- **Document segment**:
______________________________

The European Union and Canada have officially cancelled the visit planned by Canadian prime minister Justin Trudeau this Thursday to sign a landmark trade agreement.

Several days of discussions between multiple strands of Belgian government in disagreement over the Comprehensive Economic and Trade Agreement (CETA) came to an end this Thursday when they agreed on a list of conditions for Belgium's signature.

While the Belgian federal government and Dutch-speaking region agreed to sign the deal, French-speaking regional authorities used their constitutional right to veto it.

Agricultural exemption clause

The Belgian conditions were published by the state broadcaster RTBF on Thursday. Belgium is reserving the right to leave CETA in the future and to exclude agricultural products temporarily from the free trade deal “in case of a market imbalance, including when such imbalance is being observed for one product only”. The text added that the conditions for the agricultural exemption clause would need to be agreed at EU level within the year following the signature of CETA.

Belgium also states that CETA cannot affect existing European legislation on genetically modified products and "other new breeding technologies". Its regional authorities want assurances that their concerns on protected denominations of origin will be addressed.

______________________________

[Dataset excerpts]

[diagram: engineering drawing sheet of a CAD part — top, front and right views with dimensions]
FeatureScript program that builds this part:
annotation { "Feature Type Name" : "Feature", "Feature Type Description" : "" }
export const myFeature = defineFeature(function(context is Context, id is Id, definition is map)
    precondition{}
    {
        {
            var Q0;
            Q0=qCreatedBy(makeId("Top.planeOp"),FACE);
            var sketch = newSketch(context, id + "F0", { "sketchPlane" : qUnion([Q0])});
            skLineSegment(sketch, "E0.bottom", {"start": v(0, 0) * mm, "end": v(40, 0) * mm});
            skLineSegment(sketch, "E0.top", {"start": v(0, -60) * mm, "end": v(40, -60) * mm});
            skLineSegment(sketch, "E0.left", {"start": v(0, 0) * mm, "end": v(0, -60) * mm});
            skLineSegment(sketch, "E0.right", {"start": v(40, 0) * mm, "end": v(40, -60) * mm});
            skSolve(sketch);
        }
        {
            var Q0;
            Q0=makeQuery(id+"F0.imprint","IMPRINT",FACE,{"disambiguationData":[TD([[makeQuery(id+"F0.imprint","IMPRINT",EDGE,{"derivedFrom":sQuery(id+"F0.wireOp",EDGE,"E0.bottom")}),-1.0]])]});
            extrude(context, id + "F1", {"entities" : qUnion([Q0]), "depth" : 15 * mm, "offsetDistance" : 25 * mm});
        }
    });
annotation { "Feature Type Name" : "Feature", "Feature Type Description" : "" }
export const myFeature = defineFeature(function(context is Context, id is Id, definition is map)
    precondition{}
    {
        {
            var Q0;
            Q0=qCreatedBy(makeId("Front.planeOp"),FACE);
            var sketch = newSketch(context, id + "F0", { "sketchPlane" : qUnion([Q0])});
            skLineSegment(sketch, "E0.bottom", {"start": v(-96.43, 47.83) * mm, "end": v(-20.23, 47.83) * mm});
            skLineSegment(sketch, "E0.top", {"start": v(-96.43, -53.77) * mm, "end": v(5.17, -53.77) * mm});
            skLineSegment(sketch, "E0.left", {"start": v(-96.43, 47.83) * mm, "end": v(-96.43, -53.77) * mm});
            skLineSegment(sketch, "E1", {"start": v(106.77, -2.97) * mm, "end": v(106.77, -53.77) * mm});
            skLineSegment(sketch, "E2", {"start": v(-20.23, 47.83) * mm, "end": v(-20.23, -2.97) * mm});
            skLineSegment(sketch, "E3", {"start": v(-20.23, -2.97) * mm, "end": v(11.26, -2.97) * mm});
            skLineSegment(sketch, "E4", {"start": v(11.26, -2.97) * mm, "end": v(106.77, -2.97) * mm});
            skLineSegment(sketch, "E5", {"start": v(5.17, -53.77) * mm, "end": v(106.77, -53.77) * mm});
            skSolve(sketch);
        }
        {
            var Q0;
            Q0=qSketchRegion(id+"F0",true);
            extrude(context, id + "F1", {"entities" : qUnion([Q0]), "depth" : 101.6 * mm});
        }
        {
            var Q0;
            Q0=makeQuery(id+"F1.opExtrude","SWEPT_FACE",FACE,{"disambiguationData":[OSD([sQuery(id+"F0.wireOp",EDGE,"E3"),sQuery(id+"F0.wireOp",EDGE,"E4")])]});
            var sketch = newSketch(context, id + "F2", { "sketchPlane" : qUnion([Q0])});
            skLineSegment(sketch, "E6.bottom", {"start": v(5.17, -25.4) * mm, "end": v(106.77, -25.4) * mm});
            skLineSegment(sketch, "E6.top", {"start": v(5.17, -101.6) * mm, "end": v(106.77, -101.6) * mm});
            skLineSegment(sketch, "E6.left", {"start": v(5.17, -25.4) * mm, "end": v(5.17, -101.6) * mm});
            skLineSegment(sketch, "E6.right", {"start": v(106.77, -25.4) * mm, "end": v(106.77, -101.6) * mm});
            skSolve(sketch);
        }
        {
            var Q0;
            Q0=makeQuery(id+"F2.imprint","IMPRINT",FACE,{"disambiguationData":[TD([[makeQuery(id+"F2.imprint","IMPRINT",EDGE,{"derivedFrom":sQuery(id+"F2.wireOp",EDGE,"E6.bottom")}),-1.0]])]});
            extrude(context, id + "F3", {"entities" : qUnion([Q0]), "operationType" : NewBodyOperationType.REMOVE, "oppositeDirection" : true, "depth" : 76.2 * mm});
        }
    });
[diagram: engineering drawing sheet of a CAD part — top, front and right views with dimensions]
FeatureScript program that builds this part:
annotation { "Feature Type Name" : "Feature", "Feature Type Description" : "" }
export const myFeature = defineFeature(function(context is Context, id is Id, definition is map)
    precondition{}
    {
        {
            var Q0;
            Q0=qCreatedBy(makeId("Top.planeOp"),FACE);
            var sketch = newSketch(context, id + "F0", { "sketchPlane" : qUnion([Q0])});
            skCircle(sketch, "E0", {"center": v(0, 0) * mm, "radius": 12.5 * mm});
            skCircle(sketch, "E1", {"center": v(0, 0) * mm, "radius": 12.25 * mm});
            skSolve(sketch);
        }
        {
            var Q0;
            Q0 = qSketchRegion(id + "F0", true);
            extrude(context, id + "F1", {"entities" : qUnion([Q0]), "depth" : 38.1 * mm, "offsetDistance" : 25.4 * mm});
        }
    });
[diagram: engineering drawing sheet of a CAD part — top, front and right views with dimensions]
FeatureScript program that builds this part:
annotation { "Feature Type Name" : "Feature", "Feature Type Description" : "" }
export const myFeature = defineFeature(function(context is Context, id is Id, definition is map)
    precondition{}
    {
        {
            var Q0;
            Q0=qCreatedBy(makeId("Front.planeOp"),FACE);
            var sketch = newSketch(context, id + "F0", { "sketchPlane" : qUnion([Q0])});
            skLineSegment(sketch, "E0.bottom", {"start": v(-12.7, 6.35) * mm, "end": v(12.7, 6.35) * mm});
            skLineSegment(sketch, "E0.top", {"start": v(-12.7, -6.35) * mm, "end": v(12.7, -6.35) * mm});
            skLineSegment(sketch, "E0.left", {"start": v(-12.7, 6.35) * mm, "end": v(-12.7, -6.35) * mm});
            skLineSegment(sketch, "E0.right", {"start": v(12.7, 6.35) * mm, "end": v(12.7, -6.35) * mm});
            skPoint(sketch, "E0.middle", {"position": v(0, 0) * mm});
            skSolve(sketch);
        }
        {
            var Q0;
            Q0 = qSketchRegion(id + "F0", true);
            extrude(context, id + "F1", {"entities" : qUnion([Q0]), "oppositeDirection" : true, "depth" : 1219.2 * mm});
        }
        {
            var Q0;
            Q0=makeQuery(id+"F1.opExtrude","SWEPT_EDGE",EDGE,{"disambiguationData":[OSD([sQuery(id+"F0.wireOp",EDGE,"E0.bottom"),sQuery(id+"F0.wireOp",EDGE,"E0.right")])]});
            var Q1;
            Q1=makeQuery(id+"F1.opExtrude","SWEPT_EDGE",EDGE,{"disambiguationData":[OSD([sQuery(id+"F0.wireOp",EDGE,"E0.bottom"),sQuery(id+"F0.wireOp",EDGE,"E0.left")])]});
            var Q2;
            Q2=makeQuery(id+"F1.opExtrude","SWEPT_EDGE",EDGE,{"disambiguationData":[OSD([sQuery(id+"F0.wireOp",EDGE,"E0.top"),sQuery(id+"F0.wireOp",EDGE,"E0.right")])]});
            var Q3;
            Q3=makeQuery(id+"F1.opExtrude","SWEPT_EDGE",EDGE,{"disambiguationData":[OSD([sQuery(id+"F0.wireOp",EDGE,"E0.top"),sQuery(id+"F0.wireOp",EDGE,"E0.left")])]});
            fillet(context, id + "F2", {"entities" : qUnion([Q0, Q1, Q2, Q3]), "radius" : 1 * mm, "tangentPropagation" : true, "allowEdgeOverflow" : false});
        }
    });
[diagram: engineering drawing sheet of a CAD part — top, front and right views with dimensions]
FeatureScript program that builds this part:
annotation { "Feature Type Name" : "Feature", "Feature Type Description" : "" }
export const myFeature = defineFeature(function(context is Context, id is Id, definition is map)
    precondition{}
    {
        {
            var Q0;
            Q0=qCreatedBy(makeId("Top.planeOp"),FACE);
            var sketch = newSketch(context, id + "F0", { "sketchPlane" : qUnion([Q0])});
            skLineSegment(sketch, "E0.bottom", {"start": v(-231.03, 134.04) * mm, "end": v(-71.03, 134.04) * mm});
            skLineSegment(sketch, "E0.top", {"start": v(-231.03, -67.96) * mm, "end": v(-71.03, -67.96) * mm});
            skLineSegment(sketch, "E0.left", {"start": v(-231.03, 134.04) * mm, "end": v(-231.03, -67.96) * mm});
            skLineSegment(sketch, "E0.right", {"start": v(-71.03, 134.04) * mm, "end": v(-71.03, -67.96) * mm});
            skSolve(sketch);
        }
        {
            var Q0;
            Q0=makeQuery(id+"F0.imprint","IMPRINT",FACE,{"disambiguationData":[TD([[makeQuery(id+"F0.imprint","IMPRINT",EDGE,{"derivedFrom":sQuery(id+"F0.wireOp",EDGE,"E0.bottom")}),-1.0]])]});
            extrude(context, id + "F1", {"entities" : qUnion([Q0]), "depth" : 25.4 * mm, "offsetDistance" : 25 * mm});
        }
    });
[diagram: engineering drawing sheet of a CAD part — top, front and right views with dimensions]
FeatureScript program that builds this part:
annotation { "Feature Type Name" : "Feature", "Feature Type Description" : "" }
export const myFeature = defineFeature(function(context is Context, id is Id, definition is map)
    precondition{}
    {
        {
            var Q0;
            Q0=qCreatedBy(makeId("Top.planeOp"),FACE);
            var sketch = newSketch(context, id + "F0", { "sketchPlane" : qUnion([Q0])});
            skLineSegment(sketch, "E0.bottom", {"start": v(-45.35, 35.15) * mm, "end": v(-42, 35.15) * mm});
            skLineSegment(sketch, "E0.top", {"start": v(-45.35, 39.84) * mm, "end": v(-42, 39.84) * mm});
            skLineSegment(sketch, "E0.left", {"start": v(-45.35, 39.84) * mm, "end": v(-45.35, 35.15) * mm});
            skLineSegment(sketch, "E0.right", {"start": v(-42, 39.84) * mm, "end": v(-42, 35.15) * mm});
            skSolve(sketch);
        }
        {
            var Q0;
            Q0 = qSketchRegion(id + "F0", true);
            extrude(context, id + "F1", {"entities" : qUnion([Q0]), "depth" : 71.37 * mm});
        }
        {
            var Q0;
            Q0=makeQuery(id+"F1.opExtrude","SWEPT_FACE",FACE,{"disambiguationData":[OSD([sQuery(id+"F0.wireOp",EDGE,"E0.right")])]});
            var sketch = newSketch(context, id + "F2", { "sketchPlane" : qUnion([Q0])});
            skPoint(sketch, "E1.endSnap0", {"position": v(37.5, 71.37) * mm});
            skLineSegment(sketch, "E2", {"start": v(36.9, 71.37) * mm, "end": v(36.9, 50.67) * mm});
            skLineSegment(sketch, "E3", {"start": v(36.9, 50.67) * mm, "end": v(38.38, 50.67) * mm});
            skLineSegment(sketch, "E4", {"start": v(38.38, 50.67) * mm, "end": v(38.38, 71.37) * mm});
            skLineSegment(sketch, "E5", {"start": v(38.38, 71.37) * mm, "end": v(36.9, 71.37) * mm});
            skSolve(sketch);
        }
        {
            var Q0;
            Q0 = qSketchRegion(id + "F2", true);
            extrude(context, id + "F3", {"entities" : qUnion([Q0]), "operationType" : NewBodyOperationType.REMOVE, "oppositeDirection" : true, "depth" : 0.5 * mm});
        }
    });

______________________________

- **Using the information**:
[1] According to the CETA article, who published Belgium's conditions on Thursday?
[2] Write the next part of the article about Belgium and the CETA trade deal, starting after its last sentence.
The items have nothing to do with the article on Belgium and the CETA trade deal.

- **Exercise answers**:
[1] The state broadcaster RTBF.

[2]
The declaration provides for a renegotiation of the Investment Court System (ICS), which was included in CETA to police the agreement. There have been fears that this court could override national sovereignty and several Belgian regional authorities have made it clear that they will not allow ICS to operate in the initial phase of the deal, nor ratify the full treaty without alterations to the court. Belgium will seek a review of the mechanism by the European Court of Justice.

European institutions including the other 27 EU member states as well as regional Belgian parliaments must now agree to the latest developments. The various parties are reported to have set a deadline of Friday night to set a final EU-wide position.

Duty-free trade for meat and dairy

The proposed deal includes duty-free access for European beef and sheepmeat to Canada in exchange for allowing a quota of 50,000t of Canadian beef and 75,000t of pork into the EU. Canadian dairy products would have free access to the EU market, while 16,800t of high-value European cheese would be allowed into Canada.